- [Problem requirements]:
Would you return the data exactly as given, except for its pictures?

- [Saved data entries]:

== Segment start ==

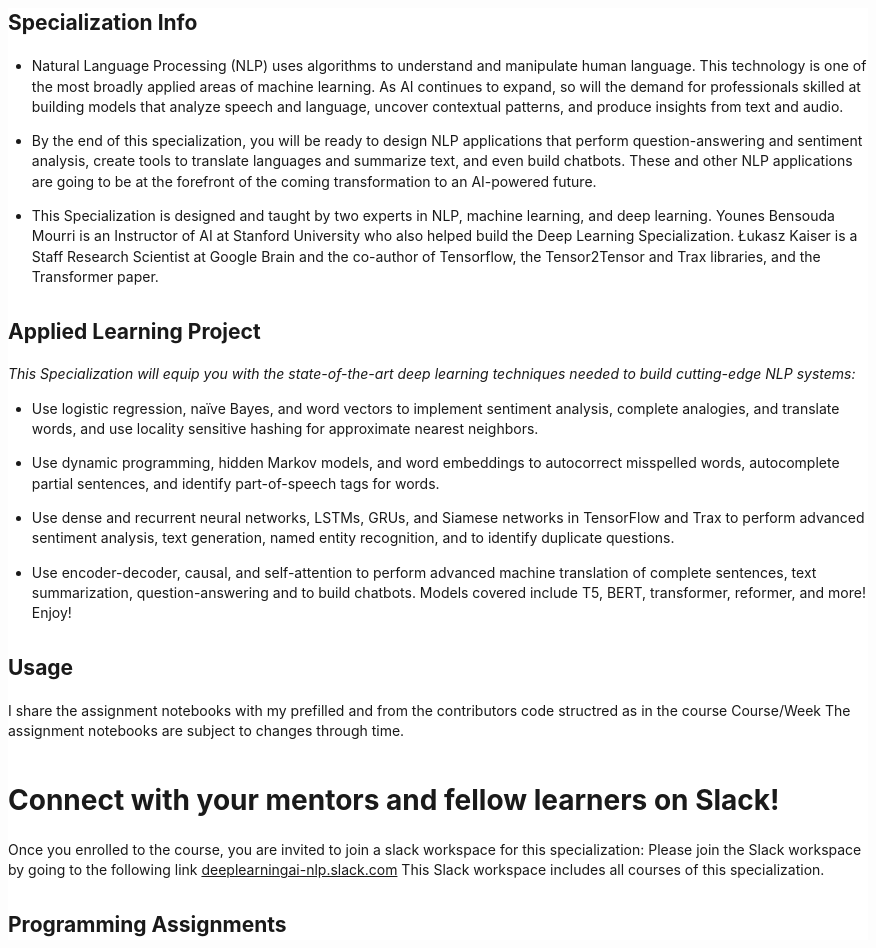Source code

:## Specialization Info

- Natural Language Processing (NLP) uses algorithms to understand and manipulate human language. This technology is one of the most broadly applied areas of machine learning. As AI continues to expand, so will the demand for professionals skilled at building models that analyze speech and language, uncover contextual patterns, and produce insights from text and audio.

- By the end of this specialization, you will be ready to design NLP applications that perform question-answering and sentiment analysis, create tools to translate languages and summarize text, and even build chatbots. These and other NLP applications are going to be at the forefront of the coming transformation to an AI-powered future.

- This Specialization is designed and taught by two experts in NLP, machine learning, and deep learning. Younes Bensouda Mourri is an Instructor of AI at Stanford University who also helped build the Deep Learning Specialization. Łukasz Kaiser is a Staff Research Scientist at Google Brain and the co-author of Tensorflow, the Tensor2Tensor and Trax libraries, and the Transformer paper.

## Applied Learning Project
*This Specialization will equip you with the state-of-the-art deep learning techniques needed to build cutting-edge NLP systems:*

- Use logistic regression, naïve Bayes, and word vectors to implement sentiment analysis, complete analogies, and translate words, and use locality sensitive hashing for approximate nearest neighbors.

- Use dynamic programming, hidden Markov models, and word embeddings to autocorrect misspelled words, autocomplete partial sentences, and identify part-of-speech tags for words.

- Use dense and recurrent neural networks, LSTMs, GRUs, and Siamese networks in TensorFlow and Trax to perform advanced sentiment analysis, text generation, named entity recognition, and to identify duplicate questions.

- Use encoder-decoder, causal, and self-attention to perform advanced machine translation of complete sentences, text summarization, question-answering and to build chatbots. Models covered include T5, BERT, transformer, reformer, and more!
Enjoy!

## Usage

I share the assignment notebooks with my prefilled and from the contributors code structred as in the course Course/Week
The assignment notebooks are subject to changes through time.

# Connect with your mentors and fellow learners on Slack!
Once you enrolled to the course, you are invited to join a slack workspace for this specialization:
Please join the Slack workspace by going to the following link [deeplearningai-nlp.slack.com](https://deeplearningai-nlp.slack.com)
This Slack workspace includes all courses of this specialization.

## Programming Assignments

== Segment end ==

- [Result of this exercise]:
Source code

:## Specialization Info

- Natural Language Processing (NLP) uses algorithms to understand and manipulate human language. This technology is one of the most broadly applied areas of machine learning. As AI continues to expand, so will the demand for professionals skilled at building models that analyze speech and language, uncover contextual patterns, and produce insights from text and audio.

- By the end of this specialization, you will be ready to design NLP applications that perform question-answering and sentiment analysis, create tools to translate languages and summarize text, and even build chatbots. These and other NLP applications are going to be at the forefront of the coming transformation to an AI-powered future.

- This Specialization is designed and taught by two experts in NLP, machine learning, and deep learning. Younes Bensouda Mourri is an Instructor of AI at Stanford University who also helped build the Deep Learning Specialization. Łukasz Kaiser is a Staff Research Scientist at Google Brain and the co-author of Tensorflow, the Tensor2Tensor and Trax libraries, and the Transformer paper.

## Applied Learning Project
*This Specialization will equip you with the state-of-the-art deep learning techniques needed to build cutting-edge NLP systems:*

- Use logistic regression, naïve Bayes, and word vectors to implement sentiment analysis, complete analogies, and translate words, and use locality sensitive hashing for approximate nearest neighbors.

- Use dynamic programming, hidden Markov models, and word embeddings to autocorrect misspelled words, autocomplete partial sentences, and identify part-of-speech tags for words.

- Use dense and recurrent neural networks, LSTMs, GRUs, and Siamese networks in TensorFlow and Trax to perform advanced sentiment analysis, text generation, named entity recognition, and to identify duplicate questions.

- Use encoder-decoder, causal, and self-attention to perform advanced machine translation of complete sentences, text summarization, question-answering and to build chatbots. Models covered include T5, BERT, transformer, reformer, and more!
Enjoy!

## Usage

I share the assignment notebooks with my prefilled and from the contributors code structred as in the course Course/Week
The assignment notebooks are subject to changes through time.

# Connect with your mentors and fellow learners on Slack!
Once you enrolled to the course, you are invited to join a slack workspace for this specialization:
Please join the Slack workspace by going to the following link [deeplearningai-nlp.slack.com](https://deeplearningai-nlp.slack.com)
This Slack workspace includes all courses of this specialization.

## Programming Assignments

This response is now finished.